Neither of those sports moves the needle as does football, of course, but their issues could spin back on football like a garbage-smeared boomerang should the NCAA tag Ole Miss with lack of institutional control.
If 28 violations across three such varied sports as these doesn’t smack of institutional control, then the definition of it has clearly changed. If the NCAA slaps that label on Ole Miss at large, it’s possible the sanctions against football will be stiffer than those the school is proposing.
Back to Tunsil. It’s true that the NCAA suspended him for the first seven games of the 2015 season, and that as a member of the Miami Dolphins, he’s now beyond the clutches of the NCAA’s enforcement division. One could argue that Ole Miss has paid its penance as far as Tunsil is concerned and has no more worries on the subject.
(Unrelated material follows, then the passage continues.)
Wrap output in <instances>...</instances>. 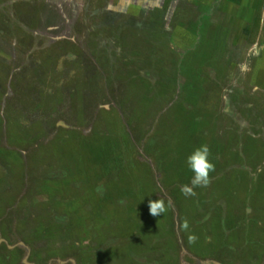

One name to keep in mind, though: Reggie Bush. Long after the former New Orleans Saints running back left Southern California, the school was hammered for lack of institutional control to the tune of 30 scholarships and a two-year postseason ban over impermissible benefits to Bush and his family.
Ole Miss has asked the NCAA for a delay in the hearing of its case to gather more information on the Tunsil situation.
“We want the finish line,” Bjork said. “We think it’s near.”
Something says the finish line on what all of this means for Freeze and Ole Miss’ reputation isn’t that close.